No tempo em que eu era jogador tive um colega de equipa chamado Coelho, Washington Conejo, Zé Carioca ou apenas Doutor para os mais chegados. O Coelho era um tipo daqueles que não existe, grande companheiro de boémia, imperador do
bas-fond e dos
paradores além-Guadiana onde orgulhosamente apresentava as meninas aos colegas e, cliente assíduo, trazia depois o relatório da impressão causada no mulheredo. Dentro de campo o Coelho era genial, mago das fintas de corpo, desequilibrava os adversários só com uma ginga de cintura, não era um portento de força nem um torpedo de velocidade, mais jogador de tabelinhas, progressão lenta mas segura para depois assinar o último passe, normalmente açucarado para o avançado empurrar e marcar golo fácil. Washington tinha de genial o que tinha de indisciplinado taticamente, o treinador punha-o a jogar de segundo ponta ou
trequartista como se diz no futebol italiano e ele vinha buscar a bola à entrada da minha área nos pontapés de baliza, ralhando comigo se eu o enxotasse para a posição dele. Era dar-lhe a bola senão ele fazia um escândalo dentro de campo. Lá lhe passava o repolho e ele seguia quase a passo, driblando todos com o olhar e com aquela cintura malandra, a cabeça semi-calva denunciando os 30 e tais, serpenteando entre os pitões mais malvados que lhe ameaçavam o joelho onde morava a título perpétuo uma joelheira elástica tão velha quanto ele – nós no gozo dizíamos que ele às vezes trocava-a de joelho e que o acessório era só para dar estilo. Este meu camarada era também exímio na provocação aos adversários, malícia em pessoa e vi-o fazer coisas que eu não faria ao meu pior inimigo. Uma que ele me contou foi horripilante, num jogo de primavera, calor terrível, todos suados, o Coelho a ser marcado impiedosamente por um defesa mais duro que lhe mordia os calcanhares não lhe dando sossego, bufava-lhe no pescoço, chamava-lhe nomes, rogava-lhe pragas. Ao intervalo o treinador puxa-lhe as orelhas, diz que ele está a dar-se à marcação, que precisa fugir, ser mais bulicioso, evitar aquele defesa vampiresco. O Coelho entra na segunda parte com a cabeça em água da piçada que o mister lhe deu e só pensava em livrar-se daquela peste quando reparou que o gajo tinha bigode, vai daí tratou de meter um dos dedos no seu próprio “tubo de escape” e esfregou a colheita nas ventas do adversário desorientando-o de tal forma com o fedor e com a porca ação que puxou da culatra atrás e arreou um banano no Doutor sendo obvia e imediatamente expulso do jogo. Aí o Coelho respirou fundo liberto do bigode que empestava o balneário visitante enquanto espumava de cólera e pôde começar a jogar tranquilamente como sempre gostou naquela bitola mansa, cadência compassada, fintando os rivais como se se desviasse de buracos no chão.

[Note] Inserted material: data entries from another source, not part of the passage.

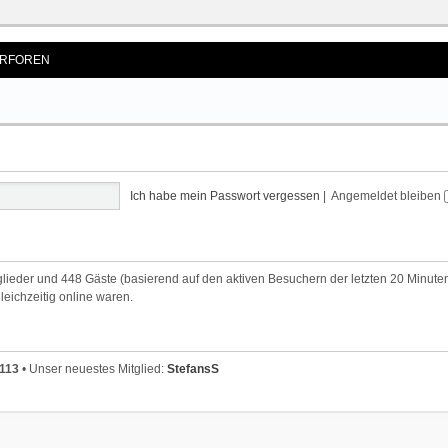
RFOREN
Ich habe mein Passwort vergessen
|
Angemeldet bleiben
tglieder und 448 Gäste (basierend auf den aktiven Besuchern der letzten 20 Minute
leichzeitig online waren.
113
• Unser neuestes Mitglied:
StefansS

Vem esta estória a propósito da mais recente controvérsia no futebol polaco, o caso ocorrido na passada sexta-feira no Polonia-Lech da 21ª jornada do campeonato e protagonizado pelo internacional polaco Ebi Smolarek, infelizmente bem conhecido dos portugueses, e o central colombiano naturalizado polaco Manuel Arboleda. Entre provocações mútuas normais dentro do retângulo de jogo, encostos, cotoveladas e ditos mais desagradáveis, de repente um murro de Smolarek em Arboleda e o colombiano a rebolar pelo chão contorcendo-se com o cartão vermelho a ser exibido perentoriamente ao avançado da equipa da casa e um amarelo mostrado ao defesa dos ferroviários. A polémica estalou com os microfones dirigidos a Smolarek registando as declarações deste que revelavam que “Arboleda quis enfiar o dedo onde não devia”.
Aqui os analista puxaram a cassete atrás e examinaram o comportamento do defesa sul-americano constatando que de facto o colombiano passou a mão pelo traseiro do polaco despoletando a reação deste último. Numa altura em que se estuda a possibilidade de Arboleda
representar a equipa polaca, Artur Sobiech, colega de equipa de Smolarek no Polonia e na seleção, já veio afirmar que “não precisamos de Arboleda na nossa seleção nacional”. O selecionador Franciszek Smuda já veio pôr alguma água na fervura dizendo que “se Arboleda for chamado à seleção as pessoas vão pôr os seus problemas pessoais de lado e irão apertar as mãos.” No entanto a opinião pública não tem Arboleda em grande consideração depois do sucedido no último fim de semana e fez do colombiano o vilão desta história, não fosse ele ter provocado o
menino querido dos adeptos da seleção polaca. A polémica prossegue nos orgãos de comunicação social da Polónia.